Given entries:
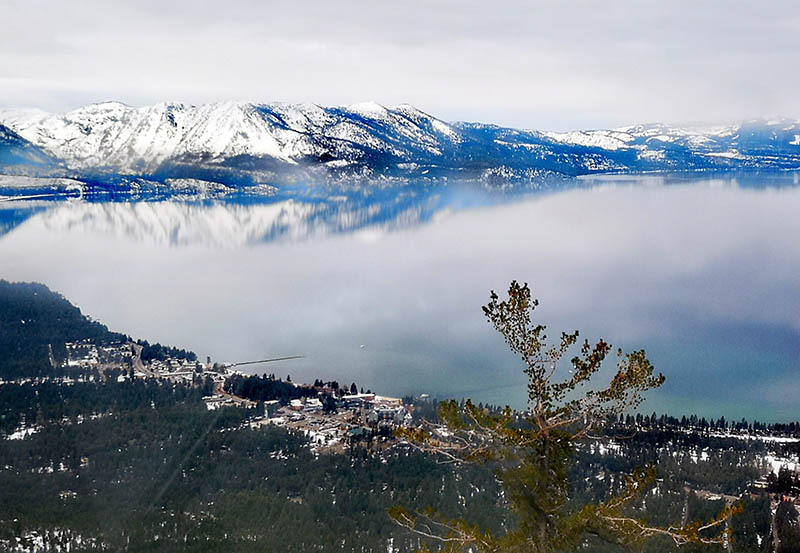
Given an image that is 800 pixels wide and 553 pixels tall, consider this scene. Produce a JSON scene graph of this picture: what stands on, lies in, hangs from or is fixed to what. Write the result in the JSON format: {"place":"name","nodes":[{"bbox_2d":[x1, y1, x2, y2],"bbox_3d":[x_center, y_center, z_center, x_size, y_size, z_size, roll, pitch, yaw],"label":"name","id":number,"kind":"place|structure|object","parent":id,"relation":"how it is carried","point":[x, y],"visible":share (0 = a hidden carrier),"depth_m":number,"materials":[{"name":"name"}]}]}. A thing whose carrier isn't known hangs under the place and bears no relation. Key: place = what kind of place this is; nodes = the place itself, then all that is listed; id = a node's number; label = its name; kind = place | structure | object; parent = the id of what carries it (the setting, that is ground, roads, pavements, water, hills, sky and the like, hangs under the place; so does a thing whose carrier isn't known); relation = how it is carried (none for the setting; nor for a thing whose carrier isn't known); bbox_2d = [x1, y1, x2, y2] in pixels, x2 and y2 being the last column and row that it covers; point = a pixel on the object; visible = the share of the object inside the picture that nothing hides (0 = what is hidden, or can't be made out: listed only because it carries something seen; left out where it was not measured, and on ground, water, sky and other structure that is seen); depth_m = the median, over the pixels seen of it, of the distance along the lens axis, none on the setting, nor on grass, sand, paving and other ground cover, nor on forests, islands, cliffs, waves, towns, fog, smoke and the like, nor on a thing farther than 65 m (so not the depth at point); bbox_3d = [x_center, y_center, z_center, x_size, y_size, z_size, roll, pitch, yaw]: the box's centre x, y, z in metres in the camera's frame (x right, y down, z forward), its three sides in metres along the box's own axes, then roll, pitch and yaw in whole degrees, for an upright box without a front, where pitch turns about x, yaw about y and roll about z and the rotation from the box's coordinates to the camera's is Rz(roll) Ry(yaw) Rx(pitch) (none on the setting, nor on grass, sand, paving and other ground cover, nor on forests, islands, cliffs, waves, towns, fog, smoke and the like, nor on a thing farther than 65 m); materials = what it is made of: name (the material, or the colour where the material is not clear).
{"place":"outdoors","nodes":[
{"label":"outdoors","id":0,"kind":"place"},
{"bbox_2d":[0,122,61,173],"label":"hill","id":1,"kind":"structure","parent":0,"point":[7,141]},
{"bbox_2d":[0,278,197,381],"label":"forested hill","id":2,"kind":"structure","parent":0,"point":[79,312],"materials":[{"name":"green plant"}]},
{"bbox_2d":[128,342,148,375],"label":"road","id":3,"kind":"structure","parent":0,"point":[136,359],"materials":[{"name":"grey asphalt"}]},
{"bbox_2d":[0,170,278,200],"label":"shore","id":4,"kind":"structure","parent":0,"point":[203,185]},
{"bbox_2d":[0,174,798,425],"label":"lake","id":5,"kind":"structure","parent":0,"point":[28,209],"materials":[{"name":"liquid"}]},
{"bbox_2d":[226,354,304,365],"label":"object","id":6,"kind":"object","parent":5,"relation":"in","point":[264,361],"visible":0.98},
{"bbox_2d":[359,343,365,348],"label":"boat","id":7,"kind":"object","parent":5,"relation":"on","point":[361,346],"visible":1,"materials":[{"name":"white"}]},
{"bbox_2d":[0,99,799,191],"label":"snowy mountain","id":8,"kind":"structure","parent":0,"point":[169,120],"materials":[{"name":"white snow"}]},
{"bbox_2d":[0,0,799,129],"label":"sky","id":9,"kind":"structure","parent":0,"point":[707,2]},
{"bbox_2d":[1,275,799,552],"label":"forested hill","id":10,"kind":"structure","parent":0,"point":[61,522],"materials":[{"name":"green wood"}]},
{"bbox_2d":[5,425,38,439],"label":"snow patch","id":11,"kind":"object","parent":10,"relation":"on","point":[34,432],"visible":0.42,"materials":[{"name":"white snow"}]},
{"bbox_2d":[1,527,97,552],"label":"snow patch","id":12,"kind":"structure","parent":10,"relation":"on","point":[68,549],"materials":[{"name":"white snow"}]},
{"bbox_2d":[61,339,205,381],"label":"village","id":13,"kind":"object","parent":10,"relation":"on","point":[95,353],"visible":0.62,"materials":[{"name":"white"}]},
{"bbox_2d":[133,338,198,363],"label":"tree cluster","id":14,"kind":"object","parent":10,"relation":"on","point":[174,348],"visible":0.47,"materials":[{"name":"green plant"}]},
{"bbox_2d":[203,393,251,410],"label":"building","id":15,"kind":"structure","parent":10,"relation":"on","point":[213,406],"materials":[{"name":"white"}]},
{"bbox_2d":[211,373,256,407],"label":"road","id":16,"kind":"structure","parent":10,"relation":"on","point":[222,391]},
{"bbox_2d":[224,373,309,402],"label":"tree cluster","id":17,"kind":"object","parent":10,"relation":"on","point":[247,384],"visible":0.61,"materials":[{"name":"green plant"}]},
{"bbox_2d":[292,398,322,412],"label":"building","id":18,"kind":"structure","parent":10,"relation":"on","point":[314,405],"materials":[{"name":"white"}]},
{"bbox_2d":[248,393,409,454],"label":"village","id":19,"kind":"object","parent":10,"relation":"on","point":[277,419],"visible":0.59,"materials":[{"name":"white"}]},
{"bbox_2d":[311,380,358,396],"label":"tree cluster","id":20,"kind":"object","parent":10,"relation":"on","point":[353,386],"visible":0.5,"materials":[{"name":"plant"}]},
{"bbox_2d":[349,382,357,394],"label":"tree","id":21,"kind":"object","parent":10,"relation":"on","point":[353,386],"visible":0.64,"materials":[{"name":"green plant"}]},
{"bbox_2d":[340,392,376,408],"label":"building","id":22,"kind":"structure","parent":10,"relation":"on","point":[364,397],"materials":[{"name":"white"}]},
{"bbox_2d":[366,395,405,423],"label":"building","id":23,"kind":"structure","parent":10,"relation":"on","point":[383,411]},
{"bbox_2d":[384,278,737,552],"bbox_3d":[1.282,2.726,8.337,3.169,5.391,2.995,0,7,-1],"label":"tree","id":24,"kind":"object","parent":10,"relation":"on","point":[525,354],"visible":1,"depth_m":8.06,"materials":[{"name":"plant"}]},
{"bbox_2d":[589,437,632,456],"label":"snow patch","id":25,"kind":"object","parent":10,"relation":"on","point":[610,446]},
{"bbox_2d":[616,412,799,438],"label":"tree row","id":26,"kind":"object","parent":10,"relation":"on","point":[683,419],"visible":0.54,"materials":[{"name":"green plant"}]},
{"bbox_2d":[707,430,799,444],"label":"snow patch","id":27,"kind":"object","parent":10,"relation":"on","point":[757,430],"visible":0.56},
{"bbox_2d":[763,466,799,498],"label":"tree cluster","id":28,"kind":"object","parent":10,"relation":"on","point":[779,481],"visible":0.69,"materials":[{"name":"plant"}]},
{"bbox_2d":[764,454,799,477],"label":"snow patch","id":29,"kind":"structure","parent":10,"relation":"on","point":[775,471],"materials":[{"name":"white snow"}]},
{"bbox_2d":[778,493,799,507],"label":"building","id":30,"kind":"structure","parent":10,"relation":"on","point":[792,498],"materials":[{"name":"red"}]},
{"bbox_2d":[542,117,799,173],"label":"snowy mountain","id":31,"kind":"structure","parent":0,"point":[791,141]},
{"bbox_2d":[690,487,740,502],"label":"road","id":32,"kind":"structure","parent":0,"point":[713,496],"materials":[{"name":"grey concrete"}]},
{"bbox_2d":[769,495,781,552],"label":"road","id":33,"kind":"structure","parent":0,"point":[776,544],"materials":[{"name":"grey concrete"}]}
]}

Work required:
If an entry holds a picture, leave the picture out and repeat the rest exactly.

Response box:
Given an image that is 800 pixels wide and 553 pixels tall, consider this scene. Produce a JSON scene graph of this picture: what stands on, lies in, hangs from or is fixed to what. Write the result in the JSON format: {"place":"name","nodes":[{"bbox_2d":[x1, y1, x2, y2],"bbox_3d":[x_center, y_center, z_center, x_size, y_size, z_size, roll, pitch, yaw],"label":"name","id":number,"kind":"place|structure|object","parent":id,"relation":"how it is carried","point":[x, y],"visible":share (0 = a hidden carrier),"depth_m":number,"materials":[{"name":"name"}]}]}. A thing whose carrier isn't known hangs under the place and bears no relation. Key: place = what kind of place this is; nodes = the place itself, then all that is listed; id = a node's number; label = its name; kind = place | structure | object; parent = the id of what carries it (the setting, that is ground, roads, pavements, water, hills, sky and the like, hangs under the place; so does a thing whose carrier isn't known); relation = how it is carried (none for the setting; nor for a thing whose carrier isn't known); bbox_2d = [x1, y1, x2, y2] in pixels, x2 and y2 being the last column and row that it covers; point = a pixel on the object; visible = the share of the object inside the picture that nothing hides (0 = what is hidden, or can't be made out: listed only because it carries something seen; left out where it was not measured, and on ground, water, sky and other structure that is seen); depth_m = the median, over the pixels seen of it, of the distance along the lens axis, none on the setting, nor on grass, sand, paving and other ground cover, nor on forests, islands, cliffs, waves, towns, fog, smoke and the like, nor on a thing farther than 65 m (so not the depth at point); bbox_3d = [x_center, y_center, z_center, x_size, y_size, z_size, roll, pitch, yaw]: the box's centre x, y, z in metres in the camera's frame (x right, y down, z forward), its three sides in metres along the box's own axes, then roll, pitch and yaw in whole degrees, for an upright box without a front, where pitch turns about x, yaw about y and roll about z and the rotation from the box's coordinates to the camera's is Rz(roll) Ry(yaw) Rx(pitch) (none on the setting, nor on grass, sand, paving and other ground cover, nor on forests, islands, cliffs, waves, towns, fog, smoke and the like, nor on a thing farther than 65 m); materials = what it is made of: name (the material, or the colour where the material is not clear).
{"place":"outdoors","nodes":[
{"label":"outdoors","id":0,"kind":"place"},
{"bbox_2d":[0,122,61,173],"label":"hill","id":1,"kind":"structure","parent":0,"point":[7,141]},
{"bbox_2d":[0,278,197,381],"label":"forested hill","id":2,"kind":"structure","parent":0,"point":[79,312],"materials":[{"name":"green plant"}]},
{"bbox_2d":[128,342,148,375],"label":"road","id":3,"kind":"structure","parent":0,"point":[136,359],"materials":[{"name":"grey asphalt"}]},
{"bbox_2d":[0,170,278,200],"label":"shore","id":4,"kind":"structure","parent":0,"point":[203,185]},
{"bbox_2d":[0,174,798,425],"label":"lake","id":5,"kind":"structure","parent":0,"point":[28,209],"materials":[{"name":"liquid"}]},
{"bbox_2d":[226,354,304,365],"label":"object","id":6,"kind":"object","parent":5,"relation":"in","point":[264,361],"visible":0.98},
{"bbox_2d":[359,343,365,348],"label":"boat","id":7,"kind":"object","parent":5,"relation":"on","point":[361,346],"visible":1,"materials":[{"name":"white"}]},
{"bbox_2d":[0,99,799,191],"label":"snowy mountain","id":8,"kind":"structure","parent":0,"point":[169,120],"materials":[{"name":"white snow"}]},
{"bbox_2d":[0,0,799,129],"label":"sky","id":9,"kind":"structure","parent":0,"point":[707,2]},
{"bbox_2d":[1,275,799,552],"label":"forested hill","id":10,"kind":"structure","parent":0,"point":[61,522],"materials":[{"name":"green wood"}]},
{"bbox_2d":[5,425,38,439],"label":"snow patch","id":11,"kind":"object","parent":10,"relation":"on","point":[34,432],"visible":0.42,"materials":[{"name":"white snow"}]},
{"bbox_2d":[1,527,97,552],"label":"snow patch","id":12,"kind":"structure","parent":10,"relation":"on","point":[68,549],"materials":[{"name":"white snow"}]},
{"bbox_2d":[61,339,205,381],"label":"village","id":13,"kind":"object","parent":10,"relation":"on","point":[95,353],"visible":0.62,"materials":[{"name":"white"}]},
{"bbox_2d":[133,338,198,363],"label":"tree cluster","id":14,"kind":"object","parent":10,"relation":"on","point":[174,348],"visible":0.47,"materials":[{"name":"green plant"}]},
{"bbox_2d":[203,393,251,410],"label":"building","id":15,"kind":"structure","parent":10,"relation":"on","point":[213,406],"materials":[{"name":"white"}]},
{"bbox_2d":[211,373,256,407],"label":"road","id":16,"kind":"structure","parent":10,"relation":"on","point":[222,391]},
{"bbox_2d":[224,373,309,402],"label":"tree cluster","id":17,"kind":"object","parent":10,"relation":"on","point":[247,384],"visible":0.61,"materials":[{"name":"green plant"}]},
{"bbox_2d":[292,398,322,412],"label":"building","id":18,"kind":"structure","parent":10,"relation":"on","point":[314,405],"materials":[{"name":"white"}]},
{"bbox_2d":[248,393,409,454],"label":"village","id":19,"kind":"object","parent":10,"relation":"on","point":[277,419],"visible":0.59,"materials":[{"name":"white"}]},
{"bbox_2d":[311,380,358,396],"label":"tree cluster","id":20,"kind":"object","parent":10,"relation":"on","point":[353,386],"visible":0.5,"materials":[{"name":"plant"}]},
{"bbox_2d":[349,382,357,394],"label":"tree","id":21,"kind":"object","parent":10,"relation":"on","point":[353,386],"visible":0.64,"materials":[{"name":"green plant"}]},
{"bbox_2d":[340,392,376,408],"label":"building","id":22,"kind":"structure","parent":10,"relation":"on","point":[364,397],"materials":[{"name":"white"}]},
{"bbox_2d":[366,395,405,423],"label":"building","id":23,"kind":"structure","parent":10,"relation":"on","point":[383,411]},
{"bbox_2d":[384,278,737,552],"bbox_3d":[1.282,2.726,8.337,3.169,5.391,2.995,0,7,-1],"label":"tree","id":24,"kind":"object","parent":10,"relation":"on","point":[525,354],"visible":1,"depth_m":8.06,"materials":[{"name":"plant"}]},
{"bbox_2d":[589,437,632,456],"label":"snow patch","id":25,"kind":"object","parent":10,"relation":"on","point":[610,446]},
{"bbox_2d":[616,412,799,438],"label":"tree row","id":26,"kind":"object","parent":10,"relation":"on","point":[683,419],"visible":0.54,"materials":[{"name":"green plant"}]},
{"bbox_2d":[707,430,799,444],"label":"snow patch","id":27,"kind":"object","parent":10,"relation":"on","point":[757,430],"visible":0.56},
{"bbox_2d":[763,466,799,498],"label":"tree cluster","id":28,"kind":"object","parent":10,"relation":"on","point":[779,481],"visible":0.69,"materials":[{"name":"plant"}]},
{"bbox_2d":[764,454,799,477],"label":"snow patch","id":29,"kind":"structure","parent":10,"relation":"on","point":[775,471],"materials":[{"name":"white snow"}]},
{"bbox_2d":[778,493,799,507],"label":"building","id":30,"kind":"structure","parent":10,"relation":"on","point":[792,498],"materials":[{"name":"red"}]},
{"bbox_2d":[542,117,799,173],"label":"snowy mountain","id":31,"kind":"structure","parent":0,"point":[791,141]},
{"bbox_2d":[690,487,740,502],"label":"road","id":32,"kind":"structure","parent":0,"point":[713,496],"materials":[{"name":"grey concrete"}]},
{"bbox_2d":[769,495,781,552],"label":"road","id":33,"kind":"structure","parent":0,"point":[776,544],"materials":[{"name":"grey concrete"}]}
]}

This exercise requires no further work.